Search code examples
marklogic

Multiple URIs for a same document in MarkLogic?


While loading a file repository into MarkLogic, I realized that it contains a significant number of duplicate documents. For example, multiple copies of a same product catalog document ("catalog.pdf") may be found in several different directories such as: /products/published-documents/, /sourcing/references/, /marketing/materials/.

I am wondering if I can remove those duplicates by having multiple URIs in MarkLogic pointing to the same document (like symlink?). Or perhaps there are other approaches to achieve the same effect.
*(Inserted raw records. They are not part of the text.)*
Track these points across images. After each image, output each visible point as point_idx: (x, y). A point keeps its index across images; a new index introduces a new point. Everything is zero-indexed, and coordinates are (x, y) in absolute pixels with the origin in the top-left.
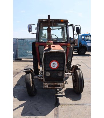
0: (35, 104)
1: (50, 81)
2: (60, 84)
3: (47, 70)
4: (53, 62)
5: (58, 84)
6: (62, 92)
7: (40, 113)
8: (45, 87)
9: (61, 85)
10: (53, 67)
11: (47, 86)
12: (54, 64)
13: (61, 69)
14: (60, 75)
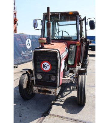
0: (23, 110)
1: (42, 85)
2: (51, 90)
3: (38, 71)
4: (44, 63)
5: (48, 90)
6: (62, 100)
7: (20, 120)
8: (34, 91)
9: (52, 92)
10: (45, 69)
11: (37, 91)
12: (45, 65)
13: (54, 72)
14: (53, 79)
I have considered using collections but we do have a requirement to preserve the directory structure so users can continue accessing the files via WebDAV.


Solution

  • No, it is a fairly low-level constraint in MarkLogic that documents have one and only one URI. However, you could use modular document features like XInclude or XPointer and replace the duplicated documents with a reference to the canonical URI.

    https://docs.marklogic.com/guide/app-dev/mod-docs

    Collections may also be helpful in that scenario, for example, to assign the canonical document to one collection and the duplicates to another. Then it would be simpler to query only the canonical documents.

    But if WebDAV is the primary interface, then neither may be appropriate, since a WebDAV client would simply open the shallow document with the XInclude URI reference.

    One possible exception is through permissions. It is also possible to assign different permissions to the canonical and duplicate documents, such that WebDAV users don't have access to duplicates. Then duplicates would simply not be listed for anyone browsing WebDAV. That behavior doesn't perfectly imitate symlink, but it may be close enough.